● EXERCISE BRIEF
Provide the number of lines in the material containing the word "person", with nothing added.
Top of STORED DATA
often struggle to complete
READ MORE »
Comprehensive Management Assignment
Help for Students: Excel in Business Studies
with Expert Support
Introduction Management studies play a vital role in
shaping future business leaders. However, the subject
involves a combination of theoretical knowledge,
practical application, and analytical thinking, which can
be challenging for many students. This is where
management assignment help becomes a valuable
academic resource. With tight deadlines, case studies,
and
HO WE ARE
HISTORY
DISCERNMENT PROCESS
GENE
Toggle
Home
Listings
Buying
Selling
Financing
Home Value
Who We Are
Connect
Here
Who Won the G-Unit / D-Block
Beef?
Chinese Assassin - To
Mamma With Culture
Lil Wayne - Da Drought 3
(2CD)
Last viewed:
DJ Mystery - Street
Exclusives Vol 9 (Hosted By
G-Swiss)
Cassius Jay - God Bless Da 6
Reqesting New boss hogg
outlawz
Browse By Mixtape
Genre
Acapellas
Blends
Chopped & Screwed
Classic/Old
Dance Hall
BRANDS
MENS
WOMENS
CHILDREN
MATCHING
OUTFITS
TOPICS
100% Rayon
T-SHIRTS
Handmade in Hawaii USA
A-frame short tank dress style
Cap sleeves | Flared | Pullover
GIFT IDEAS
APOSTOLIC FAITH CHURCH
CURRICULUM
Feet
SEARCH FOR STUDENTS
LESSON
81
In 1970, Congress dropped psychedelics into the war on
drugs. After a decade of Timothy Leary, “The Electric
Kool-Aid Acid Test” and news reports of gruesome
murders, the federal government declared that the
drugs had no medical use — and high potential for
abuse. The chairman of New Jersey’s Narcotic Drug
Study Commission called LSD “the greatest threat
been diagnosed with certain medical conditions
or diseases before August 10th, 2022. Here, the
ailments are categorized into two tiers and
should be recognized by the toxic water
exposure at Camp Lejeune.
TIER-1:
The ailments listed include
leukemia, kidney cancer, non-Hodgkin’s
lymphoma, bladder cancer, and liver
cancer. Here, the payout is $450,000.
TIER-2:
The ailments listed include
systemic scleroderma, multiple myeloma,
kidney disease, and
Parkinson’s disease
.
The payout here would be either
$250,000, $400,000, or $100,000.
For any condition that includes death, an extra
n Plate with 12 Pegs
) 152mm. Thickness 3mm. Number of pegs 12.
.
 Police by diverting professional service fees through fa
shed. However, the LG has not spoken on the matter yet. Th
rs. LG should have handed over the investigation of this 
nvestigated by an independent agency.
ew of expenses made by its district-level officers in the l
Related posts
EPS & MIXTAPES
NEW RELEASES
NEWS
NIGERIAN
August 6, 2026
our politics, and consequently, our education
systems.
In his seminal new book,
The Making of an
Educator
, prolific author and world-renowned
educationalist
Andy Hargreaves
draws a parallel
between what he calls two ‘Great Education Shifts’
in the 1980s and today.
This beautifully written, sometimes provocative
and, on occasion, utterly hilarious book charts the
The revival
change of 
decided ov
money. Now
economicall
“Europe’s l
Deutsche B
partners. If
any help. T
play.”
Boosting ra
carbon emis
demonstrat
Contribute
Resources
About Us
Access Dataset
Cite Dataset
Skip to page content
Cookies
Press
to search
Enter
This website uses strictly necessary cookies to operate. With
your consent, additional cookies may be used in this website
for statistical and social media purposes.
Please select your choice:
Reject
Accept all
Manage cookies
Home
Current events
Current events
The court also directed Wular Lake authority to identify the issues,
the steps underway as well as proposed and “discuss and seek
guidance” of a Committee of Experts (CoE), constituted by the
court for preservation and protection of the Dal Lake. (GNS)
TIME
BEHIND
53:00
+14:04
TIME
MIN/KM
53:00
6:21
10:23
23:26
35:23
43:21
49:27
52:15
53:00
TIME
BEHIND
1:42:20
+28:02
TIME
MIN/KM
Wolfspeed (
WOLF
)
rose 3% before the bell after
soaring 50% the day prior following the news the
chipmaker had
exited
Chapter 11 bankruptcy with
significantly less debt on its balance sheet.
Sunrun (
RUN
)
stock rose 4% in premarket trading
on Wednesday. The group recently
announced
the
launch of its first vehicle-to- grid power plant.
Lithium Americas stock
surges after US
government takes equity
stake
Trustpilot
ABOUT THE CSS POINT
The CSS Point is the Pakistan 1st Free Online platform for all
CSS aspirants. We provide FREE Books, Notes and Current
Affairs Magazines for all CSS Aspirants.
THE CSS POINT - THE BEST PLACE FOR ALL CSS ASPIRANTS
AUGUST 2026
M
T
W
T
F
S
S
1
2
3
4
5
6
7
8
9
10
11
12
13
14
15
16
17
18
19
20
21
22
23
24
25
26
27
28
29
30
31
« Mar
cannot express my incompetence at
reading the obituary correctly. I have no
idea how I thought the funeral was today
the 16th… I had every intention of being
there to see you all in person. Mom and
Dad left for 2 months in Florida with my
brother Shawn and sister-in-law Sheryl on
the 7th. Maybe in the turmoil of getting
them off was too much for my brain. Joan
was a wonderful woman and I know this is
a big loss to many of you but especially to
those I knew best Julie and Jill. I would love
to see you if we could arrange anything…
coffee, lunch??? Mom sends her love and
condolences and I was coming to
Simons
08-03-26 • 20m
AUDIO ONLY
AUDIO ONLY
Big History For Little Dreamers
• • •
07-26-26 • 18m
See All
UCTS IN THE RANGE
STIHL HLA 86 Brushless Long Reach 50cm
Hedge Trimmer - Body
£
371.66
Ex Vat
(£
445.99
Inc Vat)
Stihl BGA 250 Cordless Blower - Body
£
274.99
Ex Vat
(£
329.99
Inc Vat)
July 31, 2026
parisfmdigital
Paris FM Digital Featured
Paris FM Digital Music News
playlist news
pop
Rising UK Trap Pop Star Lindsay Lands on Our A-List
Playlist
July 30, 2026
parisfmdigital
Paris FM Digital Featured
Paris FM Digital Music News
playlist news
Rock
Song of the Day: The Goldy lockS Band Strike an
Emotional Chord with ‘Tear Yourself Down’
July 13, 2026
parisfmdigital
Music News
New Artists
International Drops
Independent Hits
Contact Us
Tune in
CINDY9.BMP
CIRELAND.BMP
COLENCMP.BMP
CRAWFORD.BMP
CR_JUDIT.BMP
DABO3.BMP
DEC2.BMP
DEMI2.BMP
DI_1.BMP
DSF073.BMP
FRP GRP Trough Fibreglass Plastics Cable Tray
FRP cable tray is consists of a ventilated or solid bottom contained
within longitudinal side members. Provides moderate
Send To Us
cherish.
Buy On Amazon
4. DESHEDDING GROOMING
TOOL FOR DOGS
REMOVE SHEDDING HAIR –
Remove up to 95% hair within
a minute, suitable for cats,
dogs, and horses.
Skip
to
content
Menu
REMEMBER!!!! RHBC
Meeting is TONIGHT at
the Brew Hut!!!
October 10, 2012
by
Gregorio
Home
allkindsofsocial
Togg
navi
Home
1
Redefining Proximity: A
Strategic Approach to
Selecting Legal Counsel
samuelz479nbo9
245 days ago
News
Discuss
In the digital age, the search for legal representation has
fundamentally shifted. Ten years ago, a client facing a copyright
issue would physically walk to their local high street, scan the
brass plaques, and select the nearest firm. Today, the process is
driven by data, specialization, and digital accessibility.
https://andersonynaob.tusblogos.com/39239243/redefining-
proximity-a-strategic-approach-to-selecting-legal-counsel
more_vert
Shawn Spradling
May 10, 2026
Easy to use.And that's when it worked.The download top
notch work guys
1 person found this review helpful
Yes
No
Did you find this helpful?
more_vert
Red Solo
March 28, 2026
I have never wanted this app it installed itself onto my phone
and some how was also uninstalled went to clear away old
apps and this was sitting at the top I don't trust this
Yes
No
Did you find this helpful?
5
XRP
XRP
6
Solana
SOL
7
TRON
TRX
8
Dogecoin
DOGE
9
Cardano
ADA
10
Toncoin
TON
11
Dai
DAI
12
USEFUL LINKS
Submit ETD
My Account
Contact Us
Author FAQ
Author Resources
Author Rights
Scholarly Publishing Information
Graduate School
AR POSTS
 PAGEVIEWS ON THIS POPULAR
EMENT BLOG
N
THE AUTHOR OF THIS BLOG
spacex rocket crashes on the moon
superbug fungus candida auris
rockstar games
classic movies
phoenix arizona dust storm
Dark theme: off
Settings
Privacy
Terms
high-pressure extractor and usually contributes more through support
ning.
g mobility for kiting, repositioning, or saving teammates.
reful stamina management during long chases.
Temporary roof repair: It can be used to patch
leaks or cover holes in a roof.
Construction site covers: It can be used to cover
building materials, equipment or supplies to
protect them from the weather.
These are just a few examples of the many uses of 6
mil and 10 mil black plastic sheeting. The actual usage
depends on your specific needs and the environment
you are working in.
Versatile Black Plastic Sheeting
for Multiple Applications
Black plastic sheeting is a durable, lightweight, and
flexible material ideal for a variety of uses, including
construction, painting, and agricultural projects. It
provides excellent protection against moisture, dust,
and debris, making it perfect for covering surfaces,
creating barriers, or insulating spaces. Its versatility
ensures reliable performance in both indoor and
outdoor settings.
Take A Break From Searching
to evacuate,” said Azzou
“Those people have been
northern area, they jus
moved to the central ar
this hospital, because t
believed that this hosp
Bottom of STORED DATA
● EXERCISE SOLUTION
2